Intervention de Cecilio Madero Villarejo

Réunion du lundi 17 juin 2019 à 16h00
Commission d'enquête sur la situation et les pratiques de la grande distribution et de ses groupements dans leurs relations commerciales avec les fournisseurs

Cecilio Madero Villarejo, directeur général adjoint en charge des affaires antitrust à la direction générale de la concurrence de la Commission européenne :

On ne fait donc que de l'auto-saisine. D'où tout le mérite de ces fameux lanceurs d'alerte. Il y a des experts, de grands spécialistes d'internet, qui savent analyser les données d'une façon que le citoyen normal ne serait pas capable de le faire. Ils peuvent ainsi nous contacter, dans le respect du secret. Car ce qui compte, c'est la qualité de l'information, non qui est derrière.

Je ne voudrais pas terminer cette audition sans donner l'impression d'être juste. Je parlerai donc des prix justes autant que je le peux. À la DG Concurrence de la Commission européenne, nous n'agissons pas tant que nous ne sommes pas en mesure d'accuser quelqu'un par écrit, avant d'imposer une amende ou des réparations (remedies) qui résistent à un examen devant le juge de Luxembourg. Car on nous traîne souvent en justice. C'est pourquoi nos procédures prennent un peu de temps, et même, parfois, pas mal de temps. Nous devons être extrêmement soigneux, parce que les juges de Luxembourg vont regarder ce que nous faisons.

Au début de mon intervention, j'ai voulu rappeler que, qu'on le veuille ou non, les gens aujourd'hui –et je suis le premier à blâmer– s'intéressent avant tout à la question du prix.

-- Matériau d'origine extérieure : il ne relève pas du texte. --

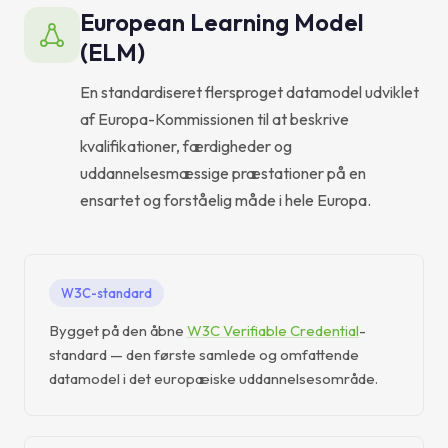
European Learning Model
(ELM)
En standardiseret flersproget datamodel udviklet
af Europa-Kommissionen til at beskrive
kvalifikationer, færdigheder og
uddannelsesmæssige præstationer på en
ensartet og forståelig måde i hele Europa.
W3C-standard
Bygget på den åbne
W3C Verifiable Credential
-
standard — den første samlede og omfattende
datamodel i det europæiske uddannelsesområde.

Nous vivons dans un monde tellement utilitariste ! Ce qui compte, c'est le prix, coûte que coûte…

C'est pourquoi on peut ne pas aimer les centrales d'achat, mais il est évident qu'elles ont servi à rendre très dynamique la fixation des prix, au-delà de ce que les économistes appellent le point de rencontre entre l'offre et la demande. Je ne veux donc pas quitter cette audition en donnant l'impression que seules les centrales d'achat sont à blâmer et à critiquer. J'ai suffisamment d'expérience pour vous dire que les grandes marques, lorsqu'elles peuvent presser le citron, ne s'en privent pas de leur côté, si cela peut leur permettre d'arriver à des marges faramineuses. Or celui qui paye, c'est finalement le consommateur et, éventuellement aussi, le distributeur. Car essayer de concurrencer les grandes marques avec les marques distributeurs réduit leurs propres marges. Le problème est donc plus compliqué que ce que notre débat peut laisser entendre.

Sur la notion de « prix juste », ce devrait être celui qui apporte le plus de protection à celui qui en a le plus besoin. Je ne voudrais pas parler comme un homme politique, ce que je ne suis pas. Mais il est évident que tous nos efforts devraient tendre à préserver surtout ces petits et moyens producteurs qui se trouvent dans une position de faiblesse relative devant les grandes marques ou les centrales d'achat. Le prix juste est celui qui permet à quelqu'un de rester sur le marché en ayant l'assurance d'un retour minimum.

Vous poussez le juriste que je suis à réfléchir à ce que peut être un prix juste. Je réfléchirai à une définition plus exacte pour la prochaine fois, mais j'imagine qu'un prix juste est celui qui permet d'arrêter les abus qui se produisent. Pour l'heure, je suis désolé de ne pas être plus précis que je ne le peux.